Crime & Safety

Walnut Street Fire Displaces At Least 23 Residents

A major four-alarm fire struck an apartment building early Thursday morning.

Update, 10:40 a.m.: Somerville Fire Chief Kevin Kelleher said between 24 and 27 people were displaced in Thursday morning's fire, and he said the building "will be unoccupied for months."

Meanwhile, the American Red Cross of Eastern Massachusetts said in an email it was assisting 23 residents affected by the fire, including providing temporary shelter for three families, amounting to 12 people.

Kelleher said the call for the fire came in at 5:06 a.m. and it took two hours to knock it down.

It was a "very manpower-intensive fire," he said.
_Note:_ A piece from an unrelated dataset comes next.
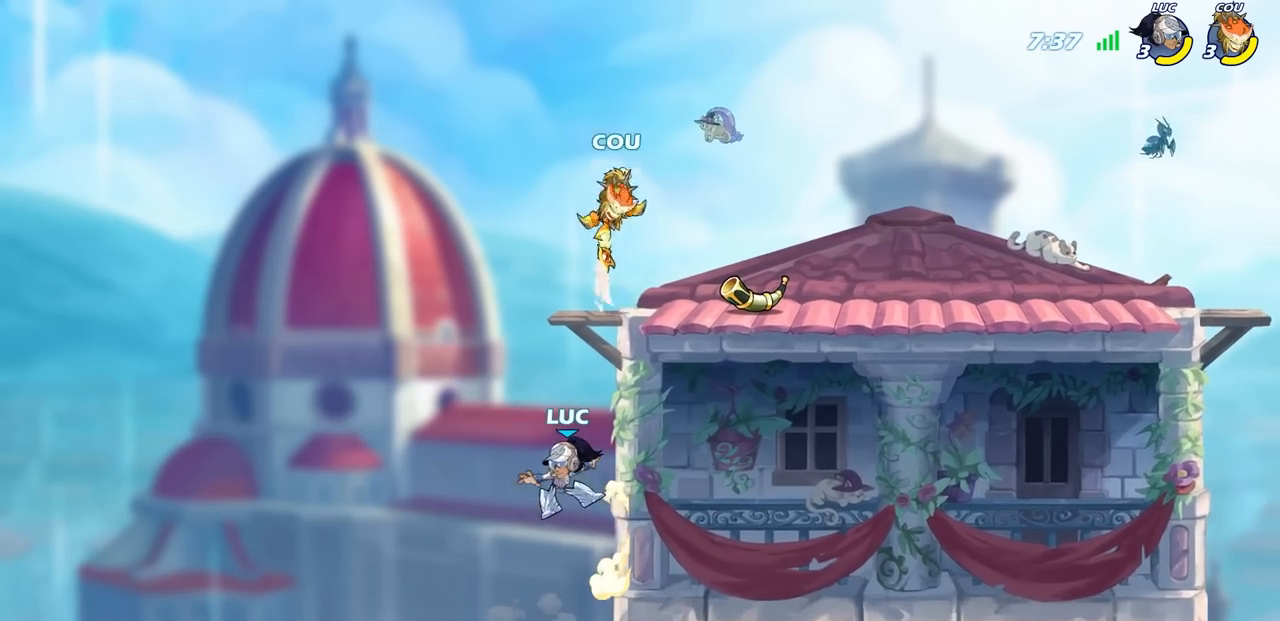
{"buttons": [], "left_stick": "right", "right_stick": "center", "events": [[100, "left_stick", "down-right"], [217, "left_stick", "right"], [250, "CROSS", "down"], [300, "SQUARE", "down"], [350, "CROSS", "up"], [350, "SQUARE", "up"]]}
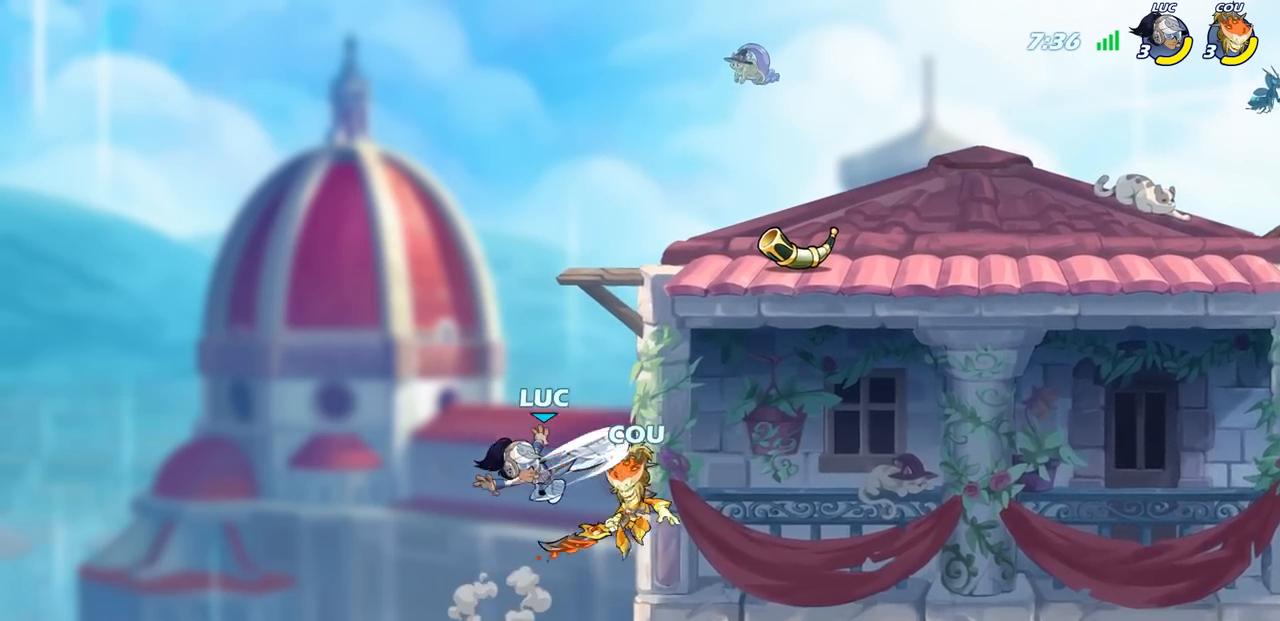
{"buttons": [], "left_stick": "center", "right_stick": "center", "events": [[33, "DPAD_UP", "down"], [117, "DPAD_UP", "up"], [233, "left_stick", "center"]]}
Firefighters "worked very hard to control this fire" and prevent it from spreading to neighboring buildings. The humid weather made the work difficult for firefighters, he said.

Kelleher confirmed there were no injuries, as of Thursday morning, reported. Fire investigators were still looking into the cause.

ORIGINAL STORY

A major fire broke out at 106 Walnut St. Thursday morning, brining in firefighters from Brookline, Boston and Everett, and displacing approximately 24 residents, according to District Fire Chief Jay Keane.

Keane and several fire trucks were still at the scene of the fire at 9:30 a.m., and Walnut Street was closed off from Medford Street to Pearl Street as firefighters continued to search for hot spots in the building. A strong smell of smoke and burned timber lingered in the air.

Firefighters responded to the fire at about 5:20 a.m., Keane said. The three-story apartment building has six residential units and borders Somerville's Edward Leathers Community Park.

Ksenia Lanin, one of the residents, said they woke up at about 5 a.m. to the sound of a fire alarm.

Noelle Nero, another resident, said when they left their top-floor apartment to evacuate the building, "The smoke was thick and gray."

"It smelled horrible," she said. Nero and Lanin said they'd experienced a couple of false alarms in the past, and at first they thought this was another.

Keane said the four-alarm fire started in the basement and spread upward.

"There's a lot of damage on the right side of the building," he said, with significant smoke and water damage to the left side of the building.

He was the cause of the fire was under investigation, and the fire department had not yet estimated the monitory damage caused by the fire.